Partnership with Arab and Muslim parties is not a "problem," but an opportunity to heal Israeli society and advance Jewish-Muslim reconciliation.

Does Israel’s interim Prime Minister Benjamin Netanyahu believe that dialogue between the state’s Jewish majority and Muslim minority contribute to the interests of Israeli society, or does he believe that incitement and delegitimization of 20% of the public are preferable? The answer depends on when the question is asked.
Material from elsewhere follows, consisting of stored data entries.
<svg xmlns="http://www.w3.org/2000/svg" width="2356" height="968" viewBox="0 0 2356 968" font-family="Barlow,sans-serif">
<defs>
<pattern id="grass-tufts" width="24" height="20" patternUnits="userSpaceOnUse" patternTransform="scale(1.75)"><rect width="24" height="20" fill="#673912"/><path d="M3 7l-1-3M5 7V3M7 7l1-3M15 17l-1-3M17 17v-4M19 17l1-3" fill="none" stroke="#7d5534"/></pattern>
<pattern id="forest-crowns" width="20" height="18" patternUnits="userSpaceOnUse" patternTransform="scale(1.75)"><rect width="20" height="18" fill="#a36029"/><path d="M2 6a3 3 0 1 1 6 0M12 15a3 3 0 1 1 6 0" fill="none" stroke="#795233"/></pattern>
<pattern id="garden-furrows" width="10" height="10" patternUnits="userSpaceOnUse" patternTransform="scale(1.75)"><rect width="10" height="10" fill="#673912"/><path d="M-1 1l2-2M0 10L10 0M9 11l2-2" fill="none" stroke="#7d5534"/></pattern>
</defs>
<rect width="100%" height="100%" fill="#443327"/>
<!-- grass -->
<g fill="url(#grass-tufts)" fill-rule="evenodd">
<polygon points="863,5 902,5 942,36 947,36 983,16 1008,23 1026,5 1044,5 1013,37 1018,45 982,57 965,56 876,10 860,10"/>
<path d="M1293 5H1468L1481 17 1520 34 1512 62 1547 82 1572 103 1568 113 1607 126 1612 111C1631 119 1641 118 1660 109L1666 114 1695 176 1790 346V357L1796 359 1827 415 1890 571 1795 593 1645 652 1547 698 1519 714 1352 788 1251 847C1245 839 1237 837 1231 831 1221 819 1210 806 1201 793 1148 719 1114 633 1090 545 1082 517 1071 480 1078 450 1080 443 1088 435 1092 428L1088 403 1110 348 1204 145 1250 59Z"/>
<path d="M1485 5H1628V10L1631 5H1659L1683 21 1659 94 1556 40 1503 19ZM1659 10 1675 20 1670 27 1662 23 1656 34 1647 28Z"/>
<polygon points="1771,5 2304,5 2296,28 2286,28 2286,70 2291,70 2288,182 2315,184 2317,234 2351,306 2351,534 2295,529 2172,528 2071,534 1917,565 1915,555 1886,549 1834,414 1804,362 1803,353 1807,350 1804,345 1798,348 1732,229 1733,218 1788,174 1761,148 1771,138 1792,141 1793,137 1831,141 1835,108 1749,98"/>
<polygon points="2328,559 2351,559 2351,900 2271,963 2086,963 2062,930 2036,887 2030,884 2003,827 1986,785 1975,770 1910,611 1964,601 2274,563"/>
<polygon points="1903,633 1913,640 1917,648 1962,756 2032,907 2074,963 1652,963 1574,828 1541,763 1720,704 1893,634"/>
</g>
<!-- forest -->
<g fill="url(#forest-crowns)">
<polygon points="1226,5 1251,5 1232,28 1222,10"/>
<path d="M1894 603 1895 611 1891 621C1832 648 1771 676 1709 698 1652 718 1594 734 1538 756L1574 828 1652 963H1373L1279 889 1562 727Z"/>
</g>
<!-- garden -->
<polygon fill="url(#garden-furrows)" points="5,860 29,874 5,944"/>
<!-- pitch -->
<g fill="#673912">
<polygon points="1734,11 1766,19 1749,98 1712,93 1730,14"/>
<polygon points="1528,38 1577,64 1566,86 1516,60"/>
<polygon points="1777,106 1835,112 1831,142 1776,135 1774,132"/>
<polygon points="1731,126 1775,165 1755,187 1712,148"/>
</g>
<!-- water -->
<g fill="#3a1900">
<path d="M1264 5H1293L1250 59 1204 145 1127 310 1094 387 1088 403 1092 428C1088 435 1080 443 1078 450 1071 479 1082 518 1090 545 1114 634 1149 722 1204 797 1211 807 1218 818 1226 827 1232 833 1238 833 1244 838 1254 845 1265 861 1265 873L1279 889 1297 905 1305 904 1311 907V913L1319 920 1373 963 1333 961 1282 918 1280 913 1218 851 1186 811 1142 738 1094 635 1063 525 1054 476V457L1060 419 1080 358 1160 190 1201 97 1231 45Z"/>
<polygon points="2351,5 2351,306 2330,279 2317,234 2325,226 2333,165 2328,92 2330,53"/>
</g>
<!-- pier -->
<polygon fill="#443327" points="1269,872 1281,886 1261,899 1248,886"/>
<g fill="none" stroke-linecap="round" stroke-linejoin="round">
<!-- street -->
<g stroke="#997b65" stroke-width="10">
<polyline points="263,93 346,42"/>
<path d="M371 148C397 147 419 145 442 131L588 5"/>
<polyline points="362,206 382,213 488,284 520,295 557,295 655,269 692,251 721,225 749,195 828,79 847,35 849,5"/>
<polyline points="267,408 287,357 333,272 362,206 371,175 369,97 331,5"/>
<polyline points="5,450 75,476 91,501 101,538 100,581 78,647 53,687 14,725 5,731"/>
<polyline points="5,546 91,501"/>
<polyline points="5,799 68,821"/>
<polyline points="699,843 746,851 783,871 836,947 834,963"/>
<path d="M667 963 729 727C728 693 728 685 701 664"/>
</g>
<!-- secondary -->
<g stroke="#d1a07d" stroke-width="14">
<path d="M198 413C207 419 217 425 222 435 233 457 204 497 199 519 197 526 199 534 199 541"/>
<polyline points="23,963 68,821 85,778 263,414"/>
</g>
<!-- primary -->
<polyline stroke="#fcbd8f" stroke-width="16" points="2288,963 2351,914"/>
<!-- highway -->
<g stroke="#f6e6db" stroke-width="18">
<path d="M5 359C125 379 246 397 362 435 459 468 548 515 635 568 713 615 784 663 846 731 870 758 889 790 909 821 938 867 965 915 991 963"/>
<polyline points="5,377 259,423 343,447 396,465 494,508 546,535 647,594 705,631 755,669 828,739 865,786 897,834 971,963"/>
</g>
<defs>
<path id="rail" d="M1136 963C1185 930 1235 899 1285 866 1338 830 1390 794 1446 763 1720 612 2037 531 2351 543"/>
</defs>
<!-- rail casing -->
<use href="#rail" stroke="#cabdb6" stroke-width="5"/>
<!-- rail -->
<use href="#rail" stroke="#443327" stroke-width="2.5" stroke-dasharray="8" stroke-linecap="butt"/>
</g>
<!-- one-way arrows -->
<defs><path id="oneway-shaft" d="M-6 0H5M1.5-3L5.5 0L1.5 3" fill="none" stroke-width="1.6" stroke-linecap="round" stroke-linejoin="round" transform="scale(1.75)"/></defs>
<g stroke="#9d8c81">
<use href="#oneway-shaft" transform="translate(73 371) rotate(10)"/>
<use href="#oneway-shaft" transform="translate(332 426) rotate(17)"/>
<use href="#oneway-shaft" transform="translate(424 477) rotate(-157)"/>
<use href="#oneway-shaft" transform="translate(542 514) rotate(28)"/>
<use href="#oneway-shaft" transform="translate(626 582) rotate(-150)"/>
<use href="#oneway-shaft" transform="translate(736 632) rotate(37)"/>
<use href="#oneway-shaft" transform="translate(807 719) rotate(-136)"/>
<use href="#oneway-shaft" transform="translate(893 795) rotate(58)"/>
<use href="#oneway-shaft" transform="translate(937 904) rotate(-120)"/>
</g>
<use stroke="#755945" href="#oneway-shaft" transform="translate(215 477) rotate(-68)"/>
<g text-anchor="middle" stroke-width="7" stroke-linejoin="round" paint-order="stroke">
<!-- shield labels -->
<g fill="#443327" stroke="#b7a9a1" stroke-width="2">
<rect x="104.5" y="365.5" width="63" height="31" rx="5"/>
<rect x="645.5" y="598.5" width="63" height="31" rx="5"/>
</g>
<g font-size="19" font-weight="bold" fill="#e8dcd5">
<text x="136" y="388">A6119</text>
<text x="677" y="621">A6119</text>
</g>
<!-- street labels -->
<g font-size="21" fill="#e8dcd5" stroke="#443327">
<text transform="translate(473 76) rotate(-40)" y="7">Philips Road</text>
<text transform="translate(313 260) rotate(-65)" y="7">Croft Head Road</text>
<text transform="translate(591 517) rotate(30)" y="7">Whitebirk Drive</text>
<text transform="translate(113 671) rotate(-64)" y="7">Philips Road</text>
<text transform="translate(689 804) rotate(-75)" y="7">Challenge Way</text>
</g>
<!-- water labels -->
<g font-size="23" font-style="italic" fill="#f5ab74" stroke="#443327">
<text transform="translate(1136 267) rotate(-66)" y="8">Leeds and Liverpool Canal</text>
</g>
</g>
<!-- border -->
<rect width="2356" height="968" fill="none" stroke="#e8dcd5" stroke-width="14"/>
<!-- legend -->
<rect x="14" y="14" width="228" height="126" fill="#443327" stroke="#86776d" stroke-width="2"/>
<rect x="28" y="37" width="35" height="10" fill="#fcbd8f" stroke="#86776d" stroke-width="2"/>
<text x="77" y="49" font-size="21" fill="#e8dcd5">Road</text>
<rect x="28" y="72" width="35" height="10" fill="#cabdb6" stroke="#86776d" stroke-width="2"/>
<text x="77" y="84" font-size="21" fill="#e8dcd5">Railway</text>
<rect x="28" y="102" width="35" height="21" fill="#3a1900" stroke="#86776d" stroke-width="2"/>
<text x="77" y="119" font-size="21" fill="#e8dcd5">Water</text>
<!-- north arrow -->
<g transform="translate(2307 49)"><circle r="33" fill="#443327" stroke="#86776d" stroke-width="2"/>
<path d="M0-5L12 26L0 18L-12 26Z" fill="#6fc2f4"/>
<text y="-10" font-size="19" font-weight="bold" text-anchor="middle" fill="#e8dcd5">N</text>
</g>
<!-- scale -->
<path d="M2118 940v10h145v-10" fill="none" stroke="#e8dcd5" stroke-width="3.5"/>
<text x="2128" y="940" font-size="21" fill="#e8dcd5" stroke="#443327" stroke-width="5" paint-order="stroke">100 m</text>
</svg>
Shortly after exit polls were aired on March 2 indicating victory for the right-wing ultra-Orthodox parties, Netanyahu called for “healing the rift” and declared, “It’s time for reconciliation.” Two days later, with publication of the official tally, the “healing” made way for inciting and delegitimizing replaced reconciliation. The right-wing ultra-Orthodox bloc got less seats than the center-left, but the prime minister decided to "calculate" the votes differently. According to the racist March 4 accounting Netanyahu presented publicly on a flip chart, the center-left political bloc accounts for no more than 47 Knesset seats. The Arab Joint List — the third-largest Knesset faction with a record 15 seats in the 120-seat legislature — did not figure in his arithmetic. For him, it is an abomination sullying Israeli democracy. “Such was the will of the people,” Netanyahu explained in analyzing the election results, minus their Arab component.